* Zadanie *
Odpowiedz krótko na pytania na podstawie tekstu o Duszanie Kuciaku:
(a) Jakiego dnia opublikowano tekst?
(b) Kiedy zawodnik otrzymał pierwszą propozycję umowy?
(c) Na ile lat Legia zaproponowała zawodnikowi nową umowę?

====== Tekst strony ======

Reklama

Koniec Kuciaka w Legii? Pierwszą propozycję umowy odrzucił

Piotr Tomasik

Autor:Piotr Tomasik

19 stycznia 2016, 09:46 • 8 min czytania 0 komentarzy

Duszan Kuciak (30 l.) najprawdopodobniej zostanie w Legii do końca sezonu, ale nie jest pewne, czy przedłuży wygasający kontrakt. Zawodnik nie zaakceptował pierwszej propozycji, którą otrzymał na początku grudnia. Czeka na kolejną – czytamy dziś w Fakcie i Przeglądzie Sportowym.

Koniec Kuciaka w Legii? Pierwszą propozycję umowy odrzucił

FAKT

f1

Czy Duszan Kuciak kończy przygodę z Legią?

Duszan Kuciak (30 l.) najprawdopodobniej zostanie w Legii do końca sezonu, ale nie jest pewne, czy przedłuży wygasający kontrakt. Zawodnik nie zaakceptował pierwszej propozycji, którą otrzymał na początku grudnia. Czeka na kolejną. – Mamy jeszcze pięć miesięcy na rozmowy, ale wolałbym znać swoją przyszłość wcześniej – powiedział bramkarz wicemistrzów Polski. Legia przedstawiła zawodnikowi ofertę dwuletniej umowy, na podobnych warunkach jak dotychczas. Piłkarz oczekiwał dłuższego kontraktu.

====== Wyciąg danych ======

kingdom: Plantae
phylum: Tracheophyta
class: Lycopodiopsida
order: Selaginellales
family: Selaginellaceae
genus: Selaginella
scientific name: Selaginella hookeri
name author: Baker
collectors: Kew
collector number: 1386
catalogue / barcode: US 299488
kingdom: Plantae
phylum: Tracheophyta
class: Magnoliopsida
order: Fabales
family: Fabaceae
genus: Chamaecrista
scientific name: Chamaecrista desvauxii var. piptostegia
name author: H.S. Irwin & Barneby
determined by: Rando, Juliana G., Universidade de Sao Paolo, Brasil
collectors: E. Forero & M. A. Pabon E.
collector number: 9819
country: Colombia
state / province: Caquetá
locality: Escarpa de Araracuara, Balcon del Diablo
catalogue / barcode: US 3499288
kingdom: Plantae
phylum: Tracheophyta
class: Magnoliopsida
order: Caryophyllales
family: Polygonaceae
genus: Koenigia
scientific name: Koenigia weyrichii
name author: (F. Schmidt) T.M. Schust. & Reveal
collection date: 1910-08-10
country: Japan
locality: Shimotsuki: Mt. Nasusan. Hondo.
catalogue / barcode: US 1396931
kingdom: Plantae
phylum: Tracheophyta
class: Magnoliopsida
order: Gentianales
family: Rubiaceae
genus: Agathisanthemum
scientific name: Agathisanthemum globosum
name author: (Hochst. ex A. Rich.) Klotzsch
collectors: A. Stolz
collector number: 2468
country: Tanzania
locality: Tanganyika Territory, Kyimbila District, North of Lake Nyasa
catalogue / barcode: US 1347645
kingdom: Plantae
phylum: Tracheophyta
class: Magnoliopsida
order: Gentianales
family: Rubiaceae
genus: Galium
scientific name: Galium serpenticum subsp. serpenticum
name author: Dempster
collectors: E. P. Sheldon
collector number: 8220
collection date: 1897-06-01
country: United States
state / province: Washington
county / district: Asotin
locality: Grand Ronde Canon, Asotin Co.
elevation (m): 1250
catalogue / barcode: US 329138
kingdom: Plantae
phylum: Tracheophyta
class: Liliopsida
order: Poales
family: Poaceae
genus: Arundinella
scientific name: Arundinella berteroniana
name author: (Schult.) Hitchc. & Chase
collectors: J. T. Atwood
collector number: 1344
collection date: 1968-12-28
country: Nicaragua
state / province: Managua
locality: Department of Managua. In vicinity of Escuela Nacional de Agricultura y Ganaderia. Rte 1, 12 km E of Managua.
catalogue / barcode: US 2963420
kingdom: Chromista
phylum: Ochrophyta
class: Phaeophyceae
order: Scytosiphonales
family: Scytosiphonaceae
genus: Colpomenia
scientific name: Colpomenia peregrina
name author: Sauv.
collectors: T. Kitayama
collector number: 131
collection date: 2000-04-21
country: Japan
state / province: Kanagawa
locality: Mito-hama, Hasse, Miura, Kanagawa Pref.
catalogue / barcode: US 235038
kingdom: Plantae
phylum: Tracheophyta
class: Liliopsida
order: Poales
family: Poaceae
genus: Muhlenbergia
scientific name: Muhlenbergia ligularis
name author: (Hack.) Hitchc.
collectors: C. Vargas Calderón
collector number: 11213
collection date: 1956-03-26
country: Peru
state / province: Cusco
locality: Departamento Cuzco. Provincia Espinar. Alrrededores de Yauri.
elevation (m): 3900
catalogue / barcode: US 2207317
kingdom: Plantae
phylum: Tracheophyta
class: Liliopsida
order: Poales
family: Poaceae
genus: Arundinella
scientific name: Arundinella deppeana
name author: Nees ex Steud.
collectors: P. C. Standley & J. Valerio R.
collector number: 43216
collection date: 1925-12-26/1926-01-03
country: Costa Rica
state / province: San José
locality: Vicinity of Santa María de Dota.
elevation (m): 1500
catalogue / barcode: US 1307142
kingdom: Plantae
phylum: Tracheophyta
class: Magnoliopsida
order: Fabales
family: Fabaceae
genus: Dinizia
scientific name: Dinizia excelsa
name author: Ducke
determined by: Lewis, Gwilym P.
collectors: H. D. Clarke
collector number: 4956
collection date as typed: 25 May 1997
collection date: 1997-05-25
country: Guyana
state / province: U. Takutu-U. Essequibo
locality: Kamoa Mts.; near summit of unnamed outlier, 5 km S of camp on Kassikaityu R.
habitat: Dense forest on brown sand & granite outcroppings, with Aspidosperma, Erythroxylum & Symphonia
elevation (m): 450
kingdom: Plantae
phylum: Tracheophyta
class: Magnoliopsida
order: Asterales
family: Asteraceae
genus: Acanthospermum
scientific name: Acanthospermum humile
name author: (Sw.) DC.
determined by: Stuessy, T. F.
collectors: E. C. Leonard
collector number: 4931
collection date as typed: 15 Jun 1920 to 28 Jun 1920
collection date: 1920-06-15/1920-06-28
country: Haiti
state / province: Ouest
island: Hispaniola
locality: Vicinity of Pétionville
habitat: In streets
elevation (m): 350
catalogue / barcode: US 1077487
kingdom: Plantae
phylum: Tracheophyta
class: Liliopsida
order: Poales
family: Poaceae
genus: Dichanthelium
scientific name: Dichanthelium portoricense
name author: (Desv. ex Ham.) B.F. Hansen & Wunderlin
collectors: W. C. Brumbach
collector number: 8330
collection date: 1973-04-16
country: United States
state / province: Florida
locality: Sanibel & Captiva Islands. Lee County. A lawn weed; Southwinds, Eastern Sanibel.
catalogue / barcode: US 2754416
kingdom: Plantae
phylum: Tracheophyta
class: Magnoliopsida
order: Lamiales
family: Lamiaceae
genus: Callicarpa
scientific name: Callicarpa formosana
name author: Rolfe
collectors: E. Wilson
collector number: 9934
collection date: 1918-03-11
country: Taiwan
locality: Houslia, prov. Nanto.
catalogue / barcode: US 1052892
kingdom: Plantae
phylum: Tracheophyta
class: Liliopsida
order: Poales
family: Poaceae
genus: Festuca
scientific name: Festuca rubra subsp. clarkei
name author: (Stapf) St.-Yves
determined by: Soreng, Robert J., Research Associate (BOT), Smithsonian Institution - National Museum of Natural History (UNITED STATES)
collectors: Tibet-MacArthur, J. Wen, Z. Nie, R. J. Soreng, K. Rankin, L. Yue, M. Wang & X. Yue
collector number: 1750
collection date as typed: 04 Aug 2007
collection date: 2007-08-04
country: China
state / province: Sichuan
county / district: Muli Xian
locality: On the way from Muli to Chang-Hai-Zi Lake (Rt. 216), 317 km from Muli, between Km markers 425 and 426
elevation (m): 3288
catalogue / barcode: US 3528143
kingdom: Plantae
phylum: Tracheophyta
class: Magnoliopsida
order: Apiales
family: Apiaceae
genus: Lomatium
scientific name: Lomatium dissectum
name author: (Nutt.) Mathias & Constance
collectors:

======

* Wynik ćwiczenia *
(a) 19 stycznia 2016
(b) Na początku grudnia
(c) Na dwa lata